| ACTIVITY |
Don't copy the pictures; return every other part of the records exactly.

| DATASET RECORDS |

****************

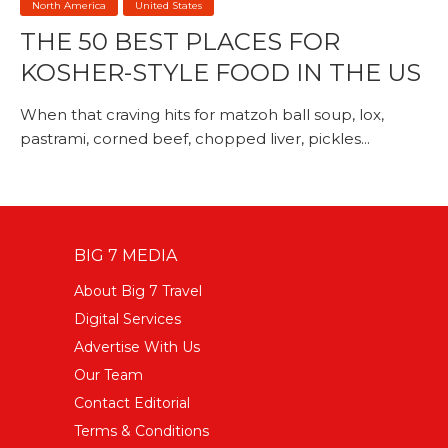
North America
United States
THE 50 BEST PLACES FOR
KOSHER-STYLE FOOD IN THE US
When that craving hits for matzoh ball soup, lox,
pastrami, corned beef, chopped liver, pickles...
BIG 7 MEDIA
About Big 7 Travel
Digital Services
Advertise With Us
Our Team
Contact Editorial
Terms & Conditions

****************

| SOLUTION |
North America
United States
THE 50 BEST PLACES FOR
KOSHER-STYLE FOOD IN THE US
When that craving hits for matzoh ball soup, lox,
pastrami, corned beef, chopped liver, pickles...
BIG 7 MEDIA
About Big 7 Travel
Digital Services
Advertise With Us
Our Team
Contact Editorial
Terms & Conditions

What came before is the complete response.